Unit 5 - Health of the Forest Ecosystem

Lesson 1: Agents of Change

Forest ecosystems are constantly exposed to disturbances, such as fire, insect pests, and disease.

How well a forest rebounds from such threats is closely related to its biodiversity.
Biodiversity is the variety of living organisms that live in a given region.

For example, when we refer to the biodiversity within a forest, we are referring to all the trees, plants, animals, and microorganisms that inhabit that ecosystem.

Species preservation is important to forest health. Counting caribou in a given area is a big part of fostering their conservation.
See the Oil Sands Leadership Initiative video "Mammal Counting."

If the video to the left will not play, click here to view Mammal Counting.

An ecosystem with more species is more stable and more resilient that one that has fewer species.

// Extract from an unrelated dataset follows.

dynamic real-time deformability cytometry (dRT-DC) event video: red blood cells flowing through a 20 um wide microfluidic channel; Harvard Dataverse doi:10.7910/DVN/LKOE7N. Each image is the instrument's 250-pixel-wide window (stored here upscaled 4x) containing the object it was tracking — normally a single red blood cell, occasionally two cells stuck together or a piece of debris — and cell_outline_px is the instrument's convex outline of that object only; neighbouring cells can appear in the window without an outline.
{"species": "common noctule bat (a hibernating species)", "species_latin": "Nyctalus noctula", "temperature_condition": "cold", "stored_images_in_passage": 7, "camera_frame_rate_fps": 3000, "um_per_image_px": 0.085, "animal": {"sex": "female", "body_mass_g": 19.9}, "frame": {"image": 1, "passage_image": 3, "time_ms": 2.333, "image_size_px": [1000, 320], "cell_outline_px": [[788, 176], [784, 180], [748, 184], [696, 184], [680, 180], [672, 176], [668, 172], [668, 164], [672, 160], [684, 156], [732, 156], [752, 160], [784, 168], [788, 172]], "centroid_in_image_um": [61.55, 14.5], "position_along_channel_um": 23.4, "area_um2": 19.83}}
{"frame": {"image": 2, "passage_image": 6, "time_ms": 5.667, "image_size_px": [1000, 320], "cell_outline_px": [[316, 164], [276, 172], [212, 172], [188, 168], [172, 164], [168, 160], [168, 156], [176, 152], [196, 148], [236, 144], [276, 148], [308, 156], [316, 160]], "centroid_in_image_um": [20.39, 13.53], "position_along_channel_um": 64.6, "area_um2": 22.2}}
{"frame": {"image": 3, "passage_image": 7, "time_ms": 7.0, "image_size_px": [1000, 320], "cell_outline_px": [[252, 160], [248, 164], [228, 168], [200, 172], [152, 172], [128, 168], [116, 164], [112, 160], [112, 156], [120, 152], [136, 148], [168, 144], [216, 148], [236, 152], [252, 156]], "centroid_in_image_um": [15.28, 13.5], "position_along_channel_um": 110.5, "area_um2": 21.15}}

Habitat is the most important factor affecting biodiversity. Species need a certain amount of good quality habitat in order to thrive. This means they must have a good food source, clean water, shelter, and adequate space. Changes in forest habitat can put a species "at risk," which results in a loss of diversity. The loss of species can affect the functioning of the entire ecosystem.

In this unit, we will discuss some agents of change that affect the health of the forest: climate change, fire, insect pests, disease, and invasive weeds.

The Western Grebe, at the right,  is one of Alberta's Species at Risk.